[Saved data entries]
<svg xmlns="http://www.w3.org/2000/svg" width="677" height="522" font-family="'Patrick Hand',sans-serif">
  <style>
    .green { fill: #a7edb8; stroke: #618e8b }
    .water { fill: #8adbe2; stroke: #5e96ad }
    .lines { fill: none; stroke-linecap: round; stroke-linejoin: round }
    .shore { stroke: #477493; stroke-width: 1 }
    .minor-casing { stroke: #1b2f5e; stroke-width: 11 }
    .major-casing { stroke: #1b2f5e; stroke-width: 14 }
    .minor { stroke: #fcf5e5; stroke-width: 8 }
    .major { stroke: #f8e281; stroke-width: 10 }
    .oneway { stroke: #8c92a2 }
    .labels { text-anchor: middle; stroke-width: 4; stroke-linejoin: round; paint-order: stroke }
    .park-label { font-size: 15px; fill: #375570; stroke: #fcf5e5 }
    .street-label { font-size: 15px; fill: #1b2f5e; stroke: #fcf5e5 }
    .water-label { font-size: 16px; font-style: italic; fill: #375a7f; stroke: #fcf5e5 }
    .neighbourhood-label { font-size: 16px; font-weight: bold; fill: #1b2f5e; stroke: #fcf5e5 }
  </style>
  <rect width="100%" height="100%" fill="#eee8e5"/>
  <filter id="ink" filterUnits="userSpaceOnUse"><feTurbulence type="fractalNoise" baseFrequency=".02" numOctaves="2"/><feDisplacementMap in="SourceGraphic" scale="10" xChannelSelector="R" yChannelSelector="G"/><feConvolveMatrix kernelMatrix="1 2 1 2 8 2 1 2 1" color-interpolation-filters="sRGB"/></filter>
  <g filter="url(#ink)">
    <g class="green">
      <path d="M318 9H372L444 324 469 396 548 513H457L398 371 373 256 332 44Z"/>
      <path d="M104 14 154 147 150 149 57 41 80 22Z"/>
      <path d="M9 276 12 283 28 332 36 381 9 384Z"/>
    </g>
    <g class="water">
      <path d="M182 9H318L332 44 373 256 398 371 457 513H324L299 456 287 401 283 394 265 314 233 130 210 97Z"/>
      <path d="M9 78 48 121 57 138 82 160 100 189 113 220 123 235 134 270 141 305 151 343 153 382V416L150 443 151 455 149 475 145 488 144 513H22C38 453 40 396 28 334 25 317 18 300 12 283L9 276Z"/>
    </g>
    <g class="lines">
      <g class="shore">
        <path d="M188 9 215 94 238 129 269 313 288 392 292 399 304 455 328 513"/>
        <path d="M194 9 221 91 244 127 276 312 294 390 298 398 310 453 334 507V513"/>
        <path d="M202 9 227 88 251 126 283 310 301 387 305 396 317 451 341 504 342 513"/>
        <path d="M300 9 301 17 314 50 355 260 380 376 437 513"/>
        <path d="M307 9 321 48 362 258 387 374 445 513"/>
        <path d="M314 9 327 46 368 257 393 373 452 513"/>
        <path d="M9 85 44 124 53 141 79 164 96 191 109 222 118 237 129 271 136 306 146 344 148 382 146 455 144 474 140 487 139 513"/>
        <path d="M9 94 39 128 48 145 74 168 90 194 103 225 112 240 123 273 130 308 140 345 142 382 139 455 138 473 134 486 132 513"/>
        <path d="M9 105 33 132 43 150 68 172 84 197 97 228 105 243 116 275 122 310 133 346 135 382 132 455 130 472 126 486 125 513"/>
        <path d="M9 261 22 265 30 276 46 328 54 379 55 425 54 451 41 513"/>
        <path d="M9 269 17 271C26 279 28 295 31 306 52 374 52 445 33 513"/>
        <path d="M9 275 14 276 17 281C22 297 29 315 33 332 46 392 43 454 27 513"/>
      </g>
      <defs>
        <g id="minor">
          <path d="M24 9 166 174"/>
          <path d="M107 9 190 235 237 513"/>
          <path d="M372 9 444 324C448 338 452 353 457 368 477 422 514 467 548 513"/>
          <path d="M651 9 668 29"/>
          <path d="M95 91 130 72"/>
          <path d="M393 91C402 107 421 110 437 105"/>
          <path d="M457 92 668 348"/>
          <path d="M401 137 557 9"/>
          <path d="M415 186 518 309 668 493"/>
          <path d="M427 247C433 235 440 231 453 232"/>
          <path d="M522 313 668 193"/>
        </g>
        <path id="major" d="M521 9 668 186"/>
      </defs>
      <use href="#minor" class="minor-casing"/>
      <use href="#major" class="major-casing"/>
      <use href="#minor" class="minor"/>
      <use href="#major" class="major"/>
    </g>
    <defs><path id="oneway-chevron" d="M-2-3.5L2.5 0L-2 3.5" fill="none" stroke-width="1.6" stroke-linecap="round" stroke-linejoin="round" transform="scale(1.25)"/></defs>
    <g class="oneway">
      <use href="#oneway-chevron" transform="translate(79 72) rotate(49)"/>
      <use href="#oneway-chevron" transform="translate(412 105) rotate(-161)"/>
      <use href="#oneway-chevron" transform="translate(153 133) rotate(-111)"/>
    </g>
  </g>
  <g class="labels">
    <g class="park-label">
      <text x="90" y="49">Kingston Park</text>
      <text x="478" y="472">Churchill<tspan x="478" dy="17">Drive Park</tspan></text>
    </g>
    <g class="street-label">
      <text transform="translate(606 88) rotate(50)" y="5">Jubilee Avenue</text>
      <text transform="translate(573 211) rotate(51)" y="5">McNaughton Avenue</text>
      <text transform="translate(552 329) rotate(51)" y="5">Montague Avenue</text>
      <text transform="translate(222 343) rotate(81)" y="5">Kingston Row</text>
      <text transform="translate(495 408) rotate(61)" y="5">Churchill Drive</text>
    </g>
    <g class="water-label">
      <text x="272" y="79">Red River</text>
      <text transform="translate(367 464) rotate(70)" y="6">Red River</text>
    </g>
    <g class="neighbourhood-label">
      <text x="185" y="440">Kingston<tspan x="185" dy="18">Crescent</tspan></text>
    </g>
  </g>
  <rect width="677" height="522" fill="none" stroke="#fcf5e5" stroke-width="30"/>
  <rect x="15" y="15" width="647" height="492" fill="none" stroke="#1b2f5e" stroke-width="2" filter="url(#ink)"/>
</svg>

PROBLEM: The records above need to be returned in full, with nothing altered.

FINAL ANSWER:
<svg xmlns="http://www.w3.org/2000/svg" width="677" height="522" font-family="'Patrick Hand',sans-serif">
  <style>
    .green { fill: #a7edb8; stroke: #618e8b }
    .water { fill: #8adbe2; stroke: #5e96ad }
    .lines { fill: none; stroke-linecap: round; stroke-linejoin: round }
    .shore { stroke: #477493; stroke-width: 1 }
    .minor-casing { stroke: #1b2f5e; stroke-width: 11 }
    .major-casing { stroke: #1b2f5e; stroke-width: 14 }
    .minor { stroke: #fcf5e5; stroke-width: 8 }
    .major { stroke: #f8e281; stroke-width: 10 }
    .oneway { stroke: #8c92a2 }
    .labels { text-anchor: middle; stroke-width: 4; stroke-linejoin: round; paint-order: stroke }
    .park-label { font-size: 15px; fill: #375570; stroke: #fcf5e5 }
    .street-label { font-size: 15px; fill: #1b2f5e; stroke: #fcf5e5 }
    .water-label { font-size: 16px; font-style: italic; fill: #375a7f; stroke: #fcf5e5 }
    .neighbourhood-label { font-size: 16px; font-weight: bold; fill: #1b2f5e; stroke: #fcf5e5 }
  </style>
  <rect width="100%" height="100%" fill="#eee8e5"/>
  <filter id="ink" filterUnits="userSpaceOnUse"><feTurbulence type="fractalNoise" baseFrequency=".02" numOctaves="2"/><feDisplacementMap in="SourceGraphic" scale="10" xChannelSelector="R" yChannelSelector="G"/><feConvolveMatrix kernelMatrix="1 2 1 2 8 2 1 2 1" color-interpolation-filters="sRGB"/></filter>
  <g filter="url(#ink)">
    <g class="green">
      <path d="M318 9H372L444 324 469 396 548 513H457L398 371 373 256 332 44Z"/>
      <path d="M104 14 154 147 150 149 57 41 80 22Z"/>
      <path d="M9 276 12 283 28 332 36 381 9 384Z"/>
    </g>
    <g class="water">
      <path d="M182 9H318L332 44 373 256 398 371 457 513H324L299 456 287 401 283 394 265 314 233 130 210 97Z"/>
      <path d="M9 78 48 121 57 138 82 160 100 189 113 220 123 235 134 270 141 305 151 343 153 382V416L150 443 151 455 149 475 145 488 144 513H22C38 453 40 396 28 334 25 317 18 300 12 283L9 276Z"/>
    </g>
    <g class="lines">
      <g class="shore">
        <path d="M188 9 215 94 238 129 269 313 288 392 292 399 304 455 328 513"/>
        <path d="M194 9 221 91 244 127 276 312 294 390 298 398 310 453 334 507V513"/>
        <path d="M202 9 227 88 251 126 283 310 301 387 305 396 317 451 341 504 342 513"/>
        <path d="M300 9 301 17 314 50 355 260 380 376 437 513"/>
        <path d="M307 9 321 48 362 258 387 374 445 513"/>
        <path d="M314 9 327 46 368 257 393 373 452 513"/>
        <path d="M9 85 44 124 53 141 79 164 96 191 109 222 118 237 129 271 136 306 146 344 148 382 146 455 144 474 140 487 139 513"/>
        <path d="M9 94 39 128 48 145 74 168 90 194 103 225 112 240 123 273 130 308 140 345 142 382 139 455 138 473 134 486 132 513"/>
        <path d="M9 105 33 132 43 150 68 172 84 197 97 228 105 243 116 275 122 310 133 346 135 382 132 455 130 472 126 486 125 513"/>
        <path d="M9 261 22 265 30 276 46 328 54 379 55 425 54 451 41 513"/>
        <path d="M9 269 17 271C26 279 28 295 31 306 52 374 52 445 33 513"/>
        <path d="M9 275 14 276 17 281C22 297 29 315 33 332 46 392 43 454 27 513"/>
      </g>
      <defs>
        <g id="minor">
          <path d="M24 9 166 174"/>
          <path d="M107 9 190 235 237 513"/>
          <path d="M372 9 444 324C448 338 452 353 457 368 477 422 514 467 548 513"/>
          <path d="M651 9 668 29"/>
          <path d="M95 91 130 72"/>
          <path d="M393 91C402 107 421 110 437 105"/>
          <path d="M457 92 668 348"/>
          <path d="M401 137 557 9"/>
          <path d="M415 186 518 309 668 493"/>
          <path d="M427 247C433 235 440 231 453 232"/>
          <path d="M522 313 668 193"/>
        </g>
        <path id="major" d="M521 9 668 186"/>
      </defs>
      <use href="#minor" class="minor-casing"/>
      <use href="#major" class="major-casing"/>
      <use href="#minor" class="minor"/>
      <use href="#major" class="major"/>
    </g>
    <defs><path id="oneway-chevron" d="M-2-3.5L2.5 0L-2 3.5" fill="none" stroke-width="1.6" stroke-linecap="round" stroke-linejoin="round" transform="scale(1.25)"/></defs>
    <g class="oneway">
      <use href="#oneway-chevron" transform="translate(79 72) rotate(49)"/>
      <use href="#oneway-chevron" transform="translate(412 105) rotate(-161)"/>
      <use href="#oneway-chevron" transform="translate(153 133) rotate(-111)"/>
    </g>
  </g>
  <g class="labels">
    <g class="park-label">
      <text x="90" y="49">Kingston Park</text>
      <text x="478" y="472">Churchill<tspan x="478" dy="17">Drive Park</tspan></text>
    </g>
    <g class="street-label">
      <text transform="translate(606 88) rotate(50)" y="5">Jubilee Avenue</text>
      <text transform="translate(573 211) rotate(51)" y="5">McNaughton Avenue</text>
      <text transform="translate(552 329) rotate(51)" y="5">Montague Avenue</text>
      <text transform="translate(222 343) rotate(81)" y="5">Kingston Row</text>
      <text transform="translate(495 408) rotate(61)" y="5">Churchill Drive</text>
    </g>
    <g class="water-label">
      <text x="272" y="79">Red River</text>
      <text transform="translate(367 464) rotate(70)" y="6">Red River</text>
    </g>
    <g class="neighbourhood-label">
      <text x="185" y="440">Kingston<tspan x="185" dy="18">Crescent</tspan></text>
    </g>
  </g>
  <rect width="677" height="522" fill="none" stroke="#fcf5e5" stroke-width="30"/>
  <rect x="15" y="15" width="647" height="492" fill="none" stroke="#1b2f5e" stroke-width="2" filter="url(#ink)"/>
</svg>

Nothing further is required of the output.